§ Quoted passage
┌──

Salisbury and Cobham stay in London to lay siege to the Tower

July 7 1460

The Lancastrians reach Northampton and begin to build a fortified camp in fields between Hardingstone and Delapre Abbey. Bishop of Winchester and Lord Chancellor of England , William Waynflete, surrenders the Great Seal to the King in ‘Hardingstone Field’ Then he and a number of other senior members resign and flee. According to one source part of the town is set on fire by Lancastrian cavalry as it arrives.

In the meantime the two separate Yorkist armies join at Dunstable where they wait for the artillery and slower foot soldiers to catch up.

9 July 1460

The Yorkist army approaches Northampton through Blisworth and camps for the night at the iron age hill fort of Hunsbury Hill.

The Lancastrian camp begins to swell with men as towns answer the King’s summons. Twenty men from Beverley arrive after their mayor threw a party for them before they left. Men from Shrewsbury are also there too. Northampton’s leading gentry and their men such as the Wake’s, Catesby’s, Vaux’s and Tresham’s all come in support of the King. The Duke of Buckingham, as earl of Northampton draws men from his local estates, as does the Queen who owns Kingsthorpe Village. The town itself calls out the militia which fights under the town’s ‘Wild Rat’ banner.

10 July 1460

King Henry knights ten of his men including Thomas Stanley and the five year old grandson of the Duke of Buckingham.Both would be heavily involved in the demise of Richard III, twenty four and twenty five years later

The Yorkists send Heralds and Bishops to the Lancastrian camp to negotiate, still maintaining they do not want to fight, only talk with the King. A Yorkist Bishop changes sides and urges the King not to negotiate but fight.Buckingham declares “The Earl of Warwick shall not come to the King’s presence and if he comes he shall die.”

Warwick finally replies “At 2 o’clock I will speak with the King or I will die”. It would be the last time that any negotiations would precede an English battle. Coppini, the Papal Legate excommunicates the Lancastrians and forbids them to have a christian burial. Warwick orders either spare the commoners or spare Grey’s men (depending on the source).

└──

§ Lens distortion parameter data
┌──

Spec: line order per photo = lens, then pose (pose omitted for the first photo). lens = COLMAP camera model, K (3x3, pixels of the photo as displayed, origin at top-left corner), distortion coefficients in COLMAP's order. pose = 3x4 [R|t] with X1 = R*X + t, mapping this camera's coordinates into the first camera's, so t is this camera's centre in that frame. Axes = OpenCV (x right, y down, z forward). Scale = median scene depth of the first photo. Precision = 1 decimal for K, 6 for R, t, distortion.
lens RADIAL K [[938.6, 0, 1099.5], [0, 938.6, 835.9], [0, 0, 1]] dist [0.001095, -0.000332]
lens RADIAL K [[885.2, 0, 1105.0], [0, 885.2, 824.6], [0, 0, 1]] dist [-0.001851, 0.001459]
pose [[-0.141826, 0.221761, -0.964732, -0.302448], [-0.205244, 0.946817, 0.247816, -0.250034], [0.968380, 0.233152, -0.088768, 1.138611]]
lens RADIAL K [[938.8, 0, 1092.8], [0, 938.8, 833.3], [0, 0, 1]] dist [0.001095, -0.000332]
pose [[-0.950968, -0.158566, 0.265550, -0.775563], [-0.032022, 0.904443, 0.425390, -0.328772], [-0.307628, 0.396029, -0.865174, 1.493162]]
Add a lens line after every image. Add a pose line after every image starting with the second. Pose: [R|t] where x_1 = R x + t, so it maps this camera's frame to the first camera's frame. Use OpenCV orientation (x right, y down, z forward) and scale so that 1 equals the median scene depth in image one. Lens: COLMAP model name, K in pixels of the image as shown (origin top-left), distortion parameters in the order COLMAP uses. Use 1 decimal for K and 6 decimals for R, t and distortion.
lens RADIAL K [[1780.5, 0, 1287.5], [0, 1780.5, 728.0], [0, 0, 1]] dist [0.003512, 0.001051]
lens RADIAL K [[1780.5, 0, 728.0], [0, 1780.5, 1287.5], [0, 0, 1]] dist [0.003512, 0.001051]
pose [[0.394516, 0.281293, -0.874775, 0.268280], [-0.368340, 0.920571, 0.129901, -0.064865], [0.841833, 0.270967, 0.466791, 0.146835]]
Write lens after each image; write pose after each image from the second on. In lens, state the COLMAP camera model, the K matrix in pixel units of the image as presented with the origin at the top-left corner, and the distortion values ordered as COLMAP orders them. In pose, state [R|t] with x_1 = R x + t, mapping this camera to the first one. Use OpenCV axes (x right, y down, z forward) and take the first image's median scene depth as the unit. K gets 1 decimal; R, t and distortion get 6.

└──

§ Tasks to carry out
1 - Copy the part of the July 1460 Northampton account between "The Lancastrians reach" and "to catch up.", inclusive, word for word.
2 - In the July 1460 Northampton account, under what banner does the town's militia fight?

§ Task solutions
1 -
The Lancastrians reach Northampton and begin to build a fortified camp in fields between Hardingstone and Delapre Abbey. Bishop of Winchester and Lord Chancellor of England , William Waynflete, surrenders the Great Seal to the King in ‘Hardingstone Field’ Then he and a number of other senior members resign and flee. According to one source part of the town is set on fire by Lancastrian cavalry as it arrives.

In the meantime the two separate Yorkist armies join at Dunstable where they wait for the artillery and slower foot soldiers to catch up.

2 - The town's "Wild Rat" banner.